President Obama pushed for universal broadband connection but it seems there is still a long way to go, especially if some people simply feel they have no need or have no money for it. Certainly, the figures indicate that there is a higher percentage of US household without Internet connection than there are Philippine households with no cellphones at all.

The thing to note here is to understand, especially those of us who work in the computer industry, that while we keep harping over the years on how technology can change our lives, there is a significant number of people who just don’t care. They have no interest and just want to get something that works without complication.

In fact, in an interesting video, Google showed an interviewer going around New York City asking people what a browser is. Many don’t know (only eight percent of the people asked answered correctly, and if you know what a browser is, you probably are more sophisticated than most of the New Yorkers on the street). In fact, a good number of them answered Yahoo or Google when asked what browser they used.

Another video I saw years back involved Oracle. When they went around the city to ask if anybody knew what Oracle does, none could give the right answer.

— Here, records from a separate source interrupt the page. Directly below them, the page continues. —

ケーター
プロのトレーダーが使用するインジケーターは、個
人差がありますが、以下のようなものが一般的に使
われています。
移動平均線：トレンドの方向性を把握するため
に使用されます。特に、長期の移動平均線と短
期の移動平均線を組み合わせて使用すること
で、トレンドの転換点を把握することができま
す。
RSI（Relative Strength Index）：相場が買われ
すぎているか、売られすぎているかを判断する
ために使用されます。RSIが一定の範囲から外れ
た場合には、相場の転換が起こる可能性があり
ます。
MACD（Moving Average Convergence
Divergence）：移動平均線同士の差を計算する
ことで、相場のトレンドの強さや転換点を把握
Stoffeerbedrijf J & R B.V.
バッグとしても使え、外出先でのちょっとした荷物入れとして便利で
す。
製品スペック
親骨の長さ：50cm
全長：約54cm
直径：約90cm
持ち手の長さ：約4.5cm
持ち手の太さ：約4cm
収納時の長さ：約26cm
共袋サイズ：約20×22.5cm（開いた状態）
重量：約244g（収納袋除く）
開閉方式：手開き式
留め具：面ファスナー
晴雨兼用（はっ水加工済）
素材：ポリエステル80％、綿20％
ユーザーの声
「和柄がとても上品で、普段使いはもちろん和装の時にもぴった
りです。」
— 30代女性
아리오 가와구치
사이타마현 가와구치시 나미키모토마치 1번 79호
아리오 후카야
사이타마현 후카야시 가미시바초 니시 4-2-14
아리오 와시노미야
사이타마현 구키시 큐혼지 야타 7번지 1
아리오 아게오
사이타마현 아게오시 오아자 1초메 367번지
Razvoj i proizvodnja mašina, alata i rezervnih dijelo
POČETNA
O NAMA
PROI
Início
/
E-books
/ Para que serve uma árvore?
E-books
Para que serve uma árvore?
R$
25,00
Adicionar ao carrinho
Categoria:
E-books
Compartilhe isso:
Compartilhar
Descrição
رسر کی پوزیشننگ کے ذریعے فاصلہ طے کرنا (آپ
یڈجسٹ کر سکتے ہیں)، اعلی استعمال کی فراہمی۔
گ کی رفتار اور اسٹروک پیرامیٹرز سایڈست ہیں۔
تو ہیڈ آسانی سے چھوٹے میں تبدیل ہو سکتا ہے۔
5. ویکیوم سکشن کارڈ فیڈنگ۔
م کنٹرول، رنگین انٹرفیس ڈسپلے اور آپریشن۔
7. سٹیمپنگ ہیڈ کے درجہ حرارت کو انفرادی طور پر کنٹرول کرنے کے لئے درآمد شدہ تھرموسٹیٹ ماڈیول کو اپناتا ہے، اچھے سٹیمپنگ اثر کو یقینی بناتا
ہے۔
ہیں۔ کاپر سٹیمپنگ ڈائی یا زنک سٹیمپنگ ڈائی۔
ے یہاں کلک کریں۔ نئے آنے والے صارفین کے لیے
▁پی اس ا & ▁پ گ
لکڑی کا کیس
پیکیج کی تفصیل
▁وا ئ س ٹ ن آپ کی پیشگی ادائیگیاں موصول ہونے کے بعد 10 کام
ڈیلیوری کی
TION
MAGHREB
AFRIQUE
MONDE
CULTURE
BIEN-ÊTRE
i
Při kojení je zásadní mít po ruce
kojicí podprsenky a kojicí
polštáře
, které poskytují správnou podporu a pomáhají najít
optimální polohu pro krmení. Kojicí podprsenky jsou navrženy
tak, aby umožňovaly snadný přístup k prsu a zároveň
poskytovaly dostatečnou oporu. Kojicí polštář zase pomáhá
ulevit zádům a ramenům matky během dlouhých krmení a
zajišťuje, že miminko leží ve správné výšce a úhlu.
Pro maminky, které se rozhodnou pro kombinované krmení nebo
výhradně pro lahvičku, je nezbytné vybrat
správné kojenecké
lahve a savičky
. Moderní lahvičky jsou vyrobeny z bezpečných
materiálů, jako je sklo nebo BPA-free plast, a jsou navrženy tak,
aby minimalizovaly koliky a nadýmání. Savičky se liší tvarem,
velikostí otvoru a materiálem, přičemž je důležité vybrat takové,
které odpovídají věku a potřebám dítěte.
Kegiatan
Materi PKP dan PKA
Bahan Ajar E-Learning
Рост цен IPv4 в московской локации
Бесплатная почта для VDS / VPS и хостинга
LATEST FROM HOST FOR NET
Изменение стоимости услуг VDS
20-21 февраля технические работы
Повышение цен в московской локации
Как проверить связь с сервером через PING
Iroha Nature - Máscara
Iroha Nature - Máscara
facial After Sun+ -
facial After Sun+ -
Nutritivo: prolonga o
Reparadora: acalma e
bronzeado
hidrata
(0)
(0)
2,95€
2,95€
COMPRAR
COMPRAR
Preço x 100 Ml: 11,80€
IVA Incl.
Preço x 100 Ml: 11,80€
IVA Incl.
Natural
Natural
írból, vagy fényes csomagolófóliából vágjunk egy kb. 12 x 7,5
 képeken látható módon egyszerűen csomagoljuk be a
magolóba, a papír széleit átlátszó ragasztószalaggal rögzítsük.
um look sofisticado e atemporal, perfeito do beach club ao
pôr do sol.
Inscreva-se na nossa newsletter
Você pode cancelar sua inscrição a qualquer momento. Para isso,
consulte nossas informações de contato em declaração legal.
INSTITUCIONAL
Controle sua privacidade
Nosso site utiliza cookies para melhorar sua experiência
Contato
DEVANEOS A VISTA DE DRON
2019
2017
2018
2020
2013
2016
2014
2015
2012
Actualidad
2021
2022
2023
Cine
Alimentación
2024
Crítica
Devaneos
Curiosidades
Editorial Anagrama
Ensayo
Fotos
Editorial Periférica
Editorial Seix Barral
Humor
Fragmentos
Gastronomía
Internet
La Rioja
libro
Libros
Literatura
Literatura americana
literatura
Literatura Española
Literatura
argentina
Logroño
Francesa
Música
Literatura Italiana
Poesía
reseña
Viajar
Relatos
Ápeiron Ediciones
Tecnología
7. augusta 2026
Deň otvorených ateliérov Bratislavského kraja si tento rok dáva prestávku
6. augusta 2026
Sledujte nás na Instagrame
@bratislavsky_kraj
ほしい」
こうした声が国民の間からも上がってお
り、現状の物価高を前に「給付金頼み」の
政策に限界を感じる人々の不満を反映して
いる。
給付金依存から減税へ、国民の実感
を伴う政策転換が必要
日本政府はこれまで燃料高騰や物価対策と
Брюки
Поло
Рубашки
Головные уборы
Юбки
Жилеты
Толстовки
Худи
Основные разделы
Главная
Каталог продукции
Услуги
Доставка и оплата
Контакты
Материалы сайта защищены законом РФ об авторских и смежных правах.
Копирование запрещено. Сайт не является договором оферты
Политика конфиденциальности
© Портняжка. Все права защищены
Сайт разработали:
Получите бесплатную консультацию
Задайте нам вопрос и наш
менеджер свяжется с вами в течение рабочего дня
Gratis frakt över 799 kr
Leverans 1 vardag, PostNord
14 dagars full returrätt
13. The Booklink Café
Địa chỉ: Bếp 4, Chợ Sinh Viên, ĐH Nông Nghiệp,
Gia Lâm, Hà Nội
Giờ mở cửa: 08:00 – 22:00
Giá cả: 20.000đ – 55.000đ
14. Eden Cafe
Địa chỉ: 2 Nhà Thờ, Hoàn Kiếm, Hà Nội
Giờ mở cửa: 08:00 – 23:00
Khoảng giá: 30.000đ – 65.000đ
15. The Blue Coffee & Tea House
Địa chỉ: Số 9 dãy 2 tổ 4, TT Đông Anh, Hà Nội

If you really think about it, the products that have been most successful are not those that are sophisticated, but generally, those that are easiest to use. Why did people go for Windows? Because it certainly was much easier to use than DOS. Why do some people swear by the Mac? Most people will say it’s cool, but people I know who switch from Windows say in unison – it’s much easier to use.

This is the reason, despite it being trumpeted as free, Linux still does not have many users in the desktop. For many, it was just too difficult. Meanwhile, there are now several contenders for the smart phone. There is Windows Mobile (now planning to release version 7) which has been in the market for over 10 years. Then there is the Blackberry, Palm Pre, and Google Android.

There is one thing in common with these four systems, they are said to be better and more sophisticated in some respects than the iPhone. For one, they can multitask and run several applications, while the iPhones have to do these one at a time.

However, the iPhone outsells and outshines the four systems. People say it’s because of Apple, but then maybe Apple’s genius is not just in marketing, but in designing things that are more intuitive and easier to use. And that should be all what we in the tech industry should always remember! If you want mass adoption, keep it simple and easy!